Carl Hoefer & Genoveva Martí: “Selective Scientific Realism and Reference to Theoretical Unobservables”

 

Although a realist stance toward fundamental physics is not yet warranted in general, realism about some of the entities and kinds postulated by current quantum physics is already justified. In many cases, these are entities — such as protons and electrons — that have remained in the ontology of physics across one or more revolutionary overhaul of the theoretical picture of the micro-world, with clear referential continuity.  We will discuss what grounds belief in these entities that we consider are “here to stay”, and how reference to these kinds works; then we will discuss whether the conditions for such referential stability are already met for more recent theoretical entities, such as black holes, the Higgs boson, and [various sorts of] “dark matter”.

 

 

 

Edouard Machery: Experimental Semantics at 15”

 

In this talk I will discuss the 15 years long debate about the promises and limits of experimental semantics as well as Michael Devitt’s central role in it. 

 

 

 

Stathis Psillos: “Against Verificationist Realism”

 

 Michael Devitt has argued that scientific realism is a metaphysical thesis asserting the mind-independence of the world, without the concept of truth appearing at all (nor being implicated) in it. More specifically, he has claimed that qua metaphyiscal thesis, scientific realism states that tokens of most commonsense, and scientific, physical types objectively exist independently of the mental. Though I do not disagree with either the existence or the independence dimensions of realism, I doubt that the latter can be adequately captured without commitment to a non-epistemic conception of truth. In this talk, I will argue that verificationist versions of realism might well allow for the existence dimension though they compromise the independence dimension. To block verificationist realism, a broader conception of mind-independence is required, and in particular one that allows for a divergence between what exists in the world and what is licenced as existing by (even an ideal) verificationist procedures and methods.

 

 

Asa Wikforss: “Why the Qua-problem is a Serious Problem”

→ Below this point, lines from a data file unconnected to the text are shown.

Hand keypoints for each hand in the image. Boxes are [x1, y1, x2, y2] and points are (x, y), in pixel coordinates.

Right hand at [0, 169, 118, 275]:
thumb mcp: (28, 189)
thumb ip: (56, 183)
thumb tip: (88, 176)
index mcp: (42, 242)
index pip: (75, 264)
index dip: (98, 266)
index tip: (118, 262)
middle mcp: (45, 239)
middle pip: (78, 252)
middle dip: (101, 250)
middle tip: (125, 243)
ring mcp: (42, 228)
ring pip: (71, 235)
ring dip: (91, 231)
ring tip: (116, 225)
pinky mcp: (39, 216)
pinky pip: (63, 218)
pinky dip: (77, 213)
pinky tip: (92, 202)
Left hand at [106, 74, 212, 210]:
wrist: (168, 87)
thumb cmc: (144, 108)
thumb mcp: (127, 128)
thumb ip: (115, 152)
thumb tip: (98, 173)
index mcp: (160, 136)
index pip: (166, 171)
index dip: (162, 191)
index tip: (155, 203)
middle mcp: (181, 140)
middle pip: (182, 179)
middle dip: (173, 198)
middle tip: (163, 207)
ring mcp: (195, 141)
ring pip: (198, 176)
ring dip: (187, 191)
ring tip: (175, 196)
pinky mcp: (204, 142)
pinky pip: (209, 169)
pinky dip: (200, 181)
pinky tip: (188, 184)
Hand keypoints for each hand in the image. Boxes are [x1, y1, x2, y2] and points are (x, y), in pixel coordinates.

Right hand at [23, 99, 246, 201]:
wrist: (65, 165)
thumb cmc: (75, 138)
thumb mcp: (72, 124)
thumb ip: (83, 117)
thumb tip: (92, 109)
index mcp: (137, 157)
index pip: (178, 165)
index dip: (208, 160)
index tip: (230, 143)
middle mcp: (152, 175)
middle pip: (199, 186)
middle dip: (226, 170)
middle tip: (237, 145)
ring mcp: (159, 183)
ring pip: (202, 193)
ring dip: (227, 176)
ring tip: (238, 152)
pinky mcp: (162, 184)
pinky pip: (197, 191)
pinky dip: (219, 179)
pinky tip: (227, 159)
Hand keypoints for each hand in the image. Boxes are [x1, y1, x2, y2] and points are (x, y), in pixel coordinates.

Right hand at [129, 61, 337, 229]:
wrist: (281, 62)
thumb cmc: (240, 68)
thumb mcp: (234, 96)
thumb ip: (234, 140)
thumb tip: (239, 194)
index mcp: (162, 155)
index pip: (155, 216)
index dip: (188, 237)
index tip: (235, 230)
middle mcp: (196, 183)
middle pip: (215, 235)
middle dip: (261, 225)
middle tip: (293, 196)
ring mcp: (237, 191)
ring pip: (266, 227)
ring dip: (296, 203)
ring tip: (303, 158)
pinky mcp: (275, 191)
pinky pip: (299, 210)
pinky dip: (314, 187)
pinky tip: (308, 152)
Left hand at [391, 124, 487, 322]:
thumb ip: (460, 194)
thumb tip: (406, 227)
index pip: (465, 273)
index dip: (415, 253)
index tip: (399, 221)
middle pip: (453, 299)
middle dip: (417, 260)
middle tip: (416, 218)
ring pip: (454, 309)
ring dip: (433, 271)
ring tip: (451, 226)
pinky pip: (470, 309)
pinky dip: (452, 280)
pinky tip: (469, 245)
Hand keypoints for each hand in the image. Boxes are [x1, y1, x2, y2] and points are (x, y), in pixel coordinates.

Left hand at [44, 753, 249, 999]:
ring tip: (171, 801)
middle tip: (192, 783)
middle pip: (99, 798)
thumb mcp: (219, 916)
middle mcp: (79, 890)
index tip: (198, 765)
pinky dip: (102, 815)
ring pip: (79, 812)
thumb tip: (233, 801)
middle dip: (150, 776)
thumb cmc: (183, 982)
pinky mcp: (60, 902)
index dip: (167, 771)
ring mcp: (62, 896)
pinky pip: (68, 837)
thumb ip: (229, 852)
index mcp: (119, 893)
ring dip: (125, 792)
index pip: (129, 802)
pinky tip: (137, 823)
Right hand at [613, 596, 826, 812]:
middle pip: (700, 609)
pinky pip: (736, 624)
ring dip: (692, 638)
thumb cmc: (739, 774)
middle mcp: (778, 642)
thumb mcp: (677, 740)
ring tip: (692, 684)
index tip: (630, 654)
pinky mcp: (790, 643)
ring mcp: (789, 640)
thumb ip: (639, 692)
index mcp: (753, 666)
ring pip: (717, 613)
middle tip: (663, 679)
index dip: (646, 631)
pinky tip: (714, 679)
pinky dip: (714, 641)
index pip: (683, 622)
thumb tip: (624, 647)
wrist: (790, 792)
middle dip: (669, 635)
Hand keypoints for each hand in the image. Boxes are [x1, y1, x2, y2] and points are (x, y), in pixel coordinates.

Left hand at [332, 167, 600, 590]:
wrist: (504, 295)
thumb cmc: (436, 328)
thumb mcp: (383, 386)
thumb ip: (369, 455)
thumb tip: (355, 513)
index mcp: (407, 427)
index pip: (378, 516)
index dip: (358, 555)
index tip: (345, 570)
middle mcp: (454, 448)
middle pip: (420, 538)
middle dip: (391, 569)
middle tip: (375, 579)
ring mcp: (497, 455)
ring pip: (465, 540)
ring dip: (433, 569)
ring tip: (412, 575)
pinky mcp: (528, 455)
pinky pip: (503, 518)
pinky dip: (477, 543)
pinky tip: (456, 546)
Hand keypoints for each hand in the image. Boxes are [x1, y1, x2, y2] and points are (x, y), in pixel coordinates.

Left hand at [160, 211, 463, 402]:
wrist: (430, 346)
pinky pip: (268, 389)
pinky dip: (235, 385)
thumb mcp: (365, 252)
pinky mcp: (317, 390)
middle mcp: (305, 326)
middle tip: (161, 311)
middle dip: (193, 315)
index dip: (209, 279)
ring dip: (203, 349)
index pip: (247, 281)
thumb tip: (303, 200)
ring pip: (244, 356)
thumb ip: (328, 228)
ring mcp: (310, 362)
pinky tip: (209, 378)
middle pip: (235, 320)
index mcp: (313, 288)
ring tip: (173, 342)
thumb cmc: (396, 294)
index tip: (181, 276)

Michael Devitt and Kim Sterelny have posed a challenge to the Kripkean idea that natural kind terms have their meaning fixed through a type of ostensive definition, along the lines of proper names. The challenge derives from the difference between individuals and kinds. An individual object instantiates any number of kinds, including any number of natural kinds. How, then, can pointing to the samples serve to fix the term to the relevant kind? This familiar problem is often called the qua problem (Devitt & Sterelny 1987). In response, Devitt and Sterelny appeal to the psychological element in reference-fixing. They suggest that something about the mental state of the speaker helps determine what is the relevant nature of the sample. In the talk I will have a closer look at the problem, as well as some suggested solutions to it, including Devitt and Sterelny’s own. I shall argue that the qua problem poses a more serious challenge than has generally been recognized, both to the Kripkean account of natural kind terms, and to the standard idea that this account extends to mental content.